If wanted, operators that are deployed by Open Horizon can be deployed into a namespace other than the default namespace. This is accomplished by the operator developer modifying the operator yaml files to point to the namespace. There are two ways to accomplish this:

  • Modify the operator’s Deployment definition (usually called ./deploy/operator.yaml) to specify a namespace


  • Include a namespace definition yaml file with the operator’s yaml definition files; for example, in the operator project’s ./deploy directory.

Note: When an operator is deployed into a non-default namespace, Open Horizon creates the namespace if it does not exist and removes it when the operator is undeployed by Open Horizon.

Packaging an operator for Open Horizon

After an operator is written and tested, it needs to be packaged for deployment by Open Horizon:

  1. Ensure that the operator is packaged to run as a deployment inside a cluster. This means that the operator is built into a container and pushed to the container registry from which the container is retrieved when deployed by Open Horizon. Typically, this is accomplished by building the operator by using the operator-sdk build followed by docker push commands. This is described in Operator Tutorial ..

  2. Ensure the service container or containers that are deployed by the operator are also pushed to the registry from which the operator will deploy them.

  3. Create an archive that contains the operator’s yaml definition files from the operator project:

    cd <operator-project>/<operator-name>/deploy
    tar -zcvf <archive-name>.tar.gz ./*

    Note: For macOS users, consider creating a clean archive tar.gz file to ensure that no hidden files exist in the tar.gz file. For example, a .DS_store file can cause problems when you deploy a helm operator. If you suspect that a hidden file exists, extract the tar.gz on your Linux system. For more information, see Tar command in macOS .

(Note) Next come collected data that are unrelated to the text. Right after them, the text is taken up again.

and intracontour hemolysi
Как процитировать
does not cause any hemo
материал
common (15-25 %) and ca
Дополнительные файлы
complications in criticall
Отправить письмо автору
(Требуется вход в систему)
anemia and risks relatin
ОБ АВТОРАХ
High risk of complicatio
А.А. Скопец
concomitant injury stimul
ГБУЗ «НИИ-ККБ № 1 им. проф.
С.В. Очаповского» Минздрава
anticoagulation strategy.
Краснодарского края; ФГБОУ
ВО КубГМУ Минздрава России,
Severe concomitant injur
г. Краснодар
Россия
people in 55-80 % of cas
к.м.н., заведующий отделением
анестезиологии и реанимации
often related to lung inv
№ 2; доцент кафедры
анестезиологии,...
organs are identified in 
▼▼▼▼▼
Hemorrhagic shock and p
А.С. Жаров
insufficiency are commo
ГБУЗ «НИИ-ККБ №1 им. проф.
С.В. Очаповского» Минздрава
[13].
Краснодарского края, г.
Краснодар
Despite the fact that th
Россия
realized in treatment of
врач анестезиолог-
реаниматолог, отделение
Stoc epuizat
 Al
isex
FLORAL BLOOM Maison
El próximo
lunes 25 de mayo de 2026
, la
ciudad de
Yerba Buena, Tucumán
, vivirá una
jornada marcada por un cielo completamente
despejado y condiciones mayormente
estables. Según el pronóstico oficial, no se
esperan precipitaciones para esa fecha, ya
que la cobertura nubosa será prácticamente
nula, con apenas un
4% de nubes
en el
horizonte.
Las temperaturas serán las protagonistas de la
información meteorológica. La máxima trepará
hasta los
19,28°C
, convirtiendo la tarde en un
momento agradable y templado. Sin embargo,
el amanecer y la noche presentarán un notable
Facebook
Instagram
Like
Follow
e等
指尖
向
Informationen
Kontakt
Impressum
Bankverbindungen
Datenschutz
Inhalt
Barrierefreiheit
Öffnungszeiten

    tar -xzpvf x.tar --exclude=".*"
  4. Use the Open Horizon service creation tools to create a service definition for the operator service, for example:

    1. Create a new project:

      hzn dev service new -V <a version> -s <a service name> -c cluster
    2. Edit the horizon/service.definition.json file to point to the operator’s yaml archive created previously in step 3.

    3. Create a service signing key, or use one you have already created.

    4. Publish the service

      hzn exchange service publish -k <signing key> -f ./horizon/service.definition.json
  5. Create a deployment policy or pattern to deploy the operator service to an edge cluster.